Insider Trading & Executive Data
Start Free Trial
30 insider trades in the last year. Go beyond summary counts with transaction-level detail, compensation intelligence, and institutional ownership context.
AXIS Capital is a Bermuda‑headquartered global specialty underwriter operating two principal platforms—AXIS Insurance and AXIS Re—writing diversified specialty insurance and treaty/facultative reinsurance across professional lines, property, liability, cyber, marine & aviation, A&H and credit/political risk. In 2024 AXIS wrote $9.0 billion of gross premiums, reported strong ratings (S&P A+, A.M. Best A) and manages capital centrally via an ERM framework and an internal capital model. Management emphasizes disciplined, specialty-focused underwriting, proactive reinsurance buying and a conservative investment posture, while material risks include catastrophe exposure, broker concentration, reserving volatility and multi‑jurisdictional regulatory oversight. Recent material actions include a large Loss Portfolio Transfer (LPT) with Enstar and active capital returns (dividends and significant share repurchases).
Compensation is likely driven heavily by underwriting and risk‑adjusted performance rather than top‑line premium growth alone—key performance levers for pay will include combined ratio/underwriting income, operating income (adjusted operating income), net investment income and return on capital or book value per share. Given AXIS’s emphasis on reserve adequacy and ERM, incentive plans commonly incorporate multi‑year metrics (prior‑year reserve development, catastrophe‑adjusted results, RORAC/ROE) and long‑term equity awards (RSUs/PSUs) with deferral, clawback and risk‑adjustment features to align pay with long‑tail outcomes. Capital management actions (large repurchases, dividends) and one‑off accounting effects such as the LPT or deferred tax items can materially affect reported results and therefore bonus outcomes, making objective gating and multi‑year performance periods more likely. Regulatory and rating sensitivities (Bermuda BMA, Solvency II implications, Lloyd’s oversight) also tend to push boards toward conservative pay structures and stronger governance on risk‑taking incentives.

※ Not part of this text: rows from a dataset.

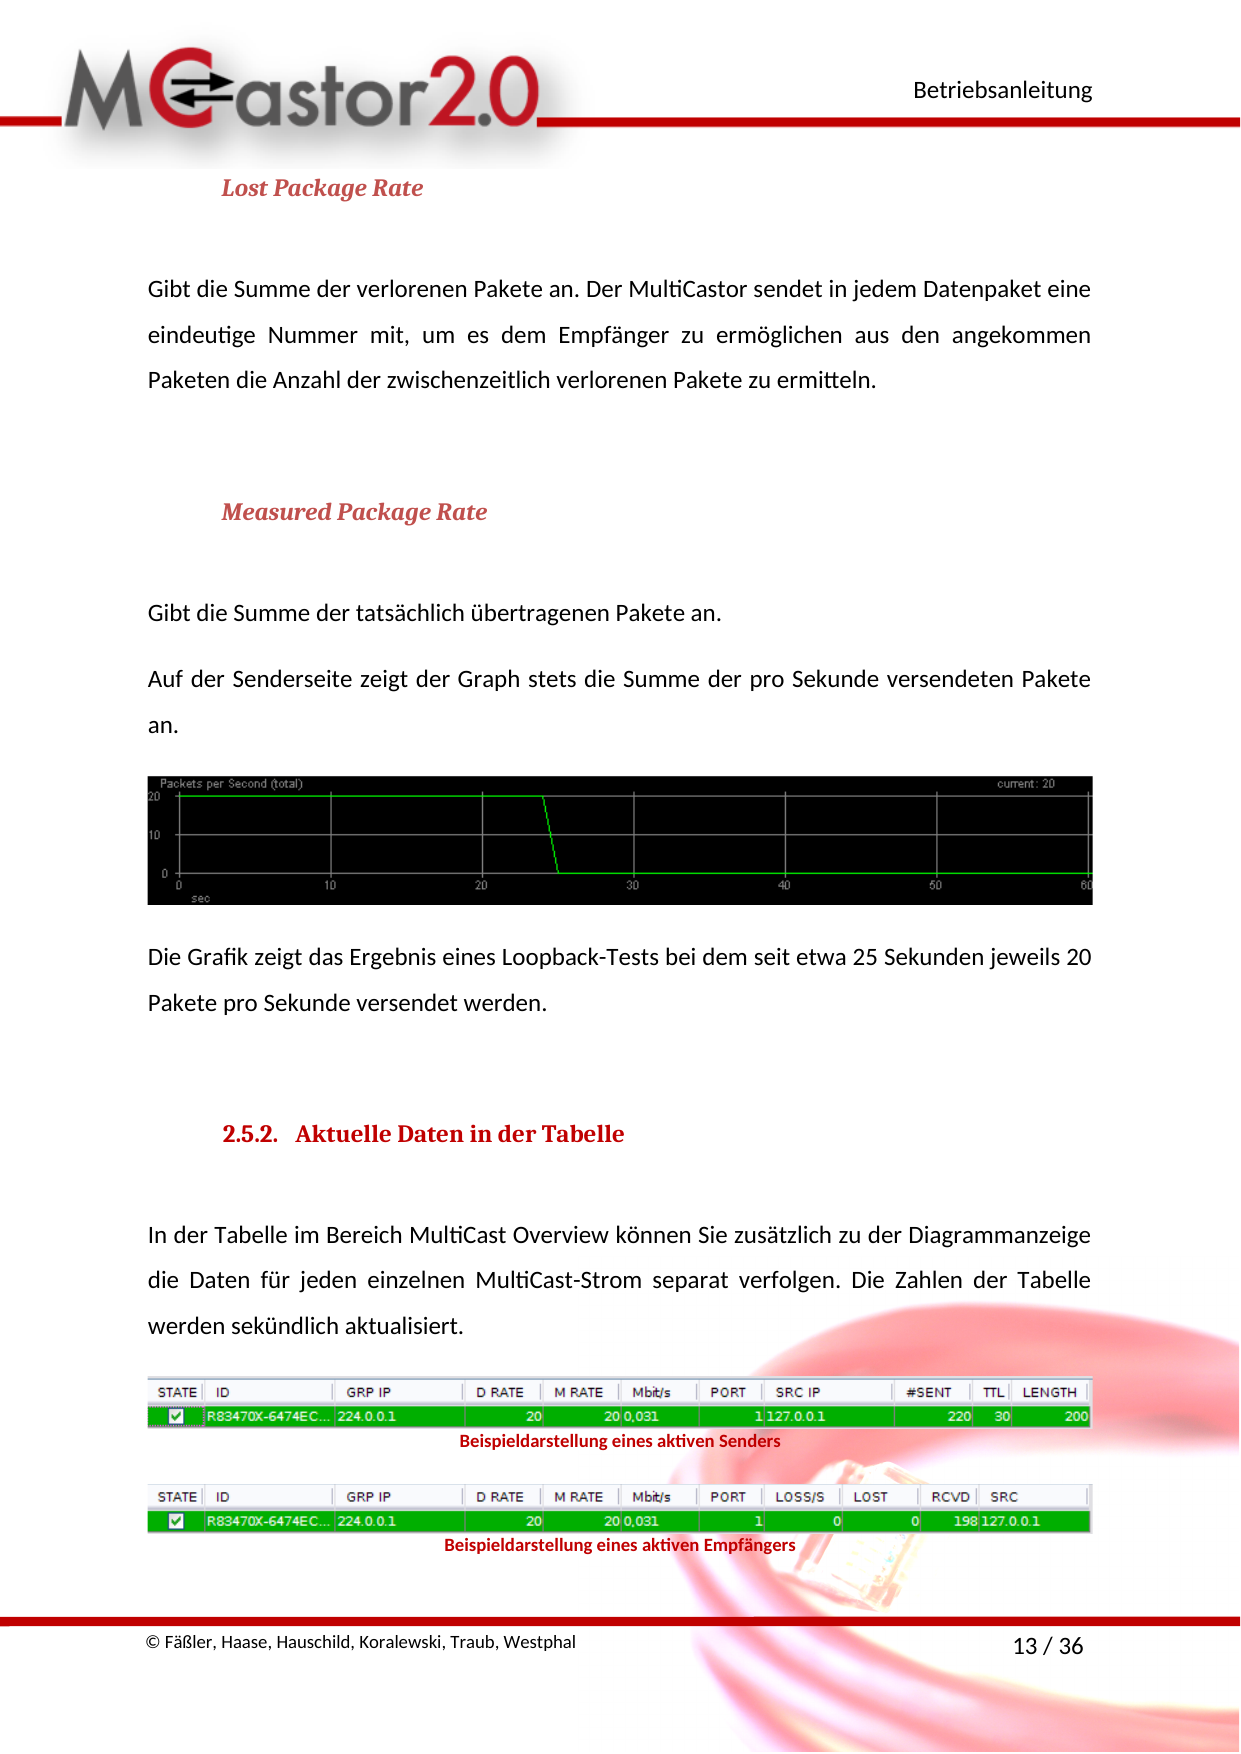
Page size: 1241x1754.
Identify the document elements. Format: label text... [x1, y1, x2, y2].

subtitle Measured Package Rate [148, 498, 1093, 526]
text Auf der Senderseite zeigt der Graph stets die Summe der pro Sekunde versendeten Pakete an. [148, 663, 1093, 739]
text Gibt die Summe der verlorenen Pakete an. Der MultiCastor sendet in jedem Datenpaket eine eindeutige Nummer mit, um es dem Empfänger zu ermöglichen aus den angekommen Paketen die Anzahl der zwischenzeitlich verlorenen Pakete zu ermitteln. [148, 273, 1093, 395]
subtitle Lost Package Rate [148, 174, 1093, 203]
text Die Grafik zeigt das Ergebnis eines Loopback-Tests bei dem seit etwa 25 Sekunden jeweils 20 Pakete pro Sekunde versendet werden. [148, 941, 1093, 1017]
text Beispieldarstellung eines aktiven Empfängers [148, 1534, 1093, 1556]
text Beispieldarstellung eines aktiven Senders [148, 1429, 1093, 1452]
text Gibt die Summe der tatsächlich übertragenen Pakete an. [148, 597, 1093, 627]
picture [147, 1484, 1093, 1534]
picture [147, 775, 1093, 905]
text In der Tabelle im Bereich MultiCast Overview können Sie zusätzlich zu der Diagrammanzeige die Daten für jeden einzelnen MultiCast-Strom separat verfolgen. Die Zahlen der Tabelle werden sekündlich aktualisiert. [148, 1219, 1093, 1341]
subtitle Aktuelle Daten in der Tabelle [223, 1120, 1093, 1149]
picture [0, 0, 1241, 169]
picture [147, 1376, 1093, 1429]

Insiders will typically face strict trading windows and pre‑clearance around quarterly earnings, material reserve developments, catastrophe events and major transactions like the LPT—AXIS’s public listing and U.S. reporting mean Section 16/short‑swing rules and standard 10b5‑1 plan practices are relevant. Expect clustered insider selling around capital return programs (executive diversification sales often coincide with buyback windows) and after large equity vesting events; conversely, insiders may avoid trades in catastrophe seasons or ahead of renewal cycles when underwriting visibility shifts. Because reserve adequacy, reinsurance recoverables and investment‑related gains/losses materially drive compensation and valuation, sudden reserve revisions or rating/regulatory announcements are high‑risk trigger points for blackout periods and material nonpublic information. For monitoring, pay attention to timing relative to repurchase authorizations, LPT milestones, quarterly results and adverse catastrophe disclosures—patterns of sales immediately after such events merit closer scrutiny.